TASK: Lines containing "программы" should be pulled from the material below.

[SUPPLIED RECORDS]

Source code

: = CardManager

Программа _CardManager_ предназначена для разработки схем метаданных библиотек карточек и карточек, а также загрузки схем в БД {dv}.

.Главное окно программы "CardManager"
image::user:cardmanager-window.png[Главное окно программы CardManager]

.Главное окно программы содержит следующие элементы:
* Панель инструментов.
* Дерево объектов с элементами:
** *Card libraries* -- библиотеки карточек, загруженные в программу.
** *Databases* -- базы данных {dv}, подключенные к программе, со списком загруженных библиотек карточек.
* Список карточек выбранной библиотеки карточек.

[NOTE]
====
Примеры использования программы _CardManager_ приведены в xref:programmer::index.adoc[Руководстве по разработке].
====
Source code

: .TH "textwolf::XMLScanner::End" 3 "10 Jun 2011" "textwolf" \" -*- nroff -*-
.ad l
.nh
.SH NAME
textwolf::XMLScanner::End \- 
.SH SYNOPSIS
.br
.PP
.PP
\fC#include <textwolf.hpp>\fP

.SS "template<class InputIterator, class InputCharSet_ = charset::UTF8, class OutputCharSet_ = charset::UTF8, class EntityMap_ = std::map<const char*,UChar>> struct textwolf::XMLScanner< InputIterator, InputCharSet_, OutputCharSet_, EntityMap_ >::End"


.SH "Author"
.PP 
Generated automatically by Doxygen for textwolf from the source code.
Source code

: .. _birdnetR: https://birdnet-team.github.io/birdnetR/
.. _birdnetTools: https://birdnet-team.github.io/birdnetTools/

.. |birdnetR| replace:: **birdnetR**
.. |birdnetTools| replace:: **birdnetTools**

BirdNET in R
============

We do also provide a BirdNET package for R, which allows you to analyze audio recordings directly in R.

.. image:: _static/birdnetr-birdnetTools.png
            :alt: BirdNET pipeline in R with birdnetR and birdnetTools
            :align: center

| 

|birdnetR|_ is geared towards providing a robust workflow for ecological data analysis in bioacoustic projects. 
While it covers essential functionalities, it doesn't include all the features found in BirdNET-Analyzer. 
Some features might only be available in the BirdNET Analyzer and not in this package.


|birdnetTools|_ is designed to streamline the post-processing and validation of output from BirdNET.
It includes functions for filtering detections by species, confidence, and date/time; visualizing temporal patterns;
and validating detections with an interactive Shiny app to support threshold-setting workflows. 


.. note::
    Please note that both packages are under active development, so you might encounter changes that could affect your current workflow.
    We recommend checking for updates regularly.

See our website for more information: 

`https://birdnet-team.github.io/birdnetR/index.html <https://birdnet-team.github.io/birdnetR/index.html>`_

[/SUPPLIED RECORDS]

RESULT OF THIS EXERCISE:
.Главное окно программы "CardManager"
image::user:cardmanager-window.png[Главное окно программы CardManager]
.Главное окно программы содержит следующие элементы:
Примеры использования программы _CardManager_ приведены в xref:programmer::index.adoc[Руководстве по разработке].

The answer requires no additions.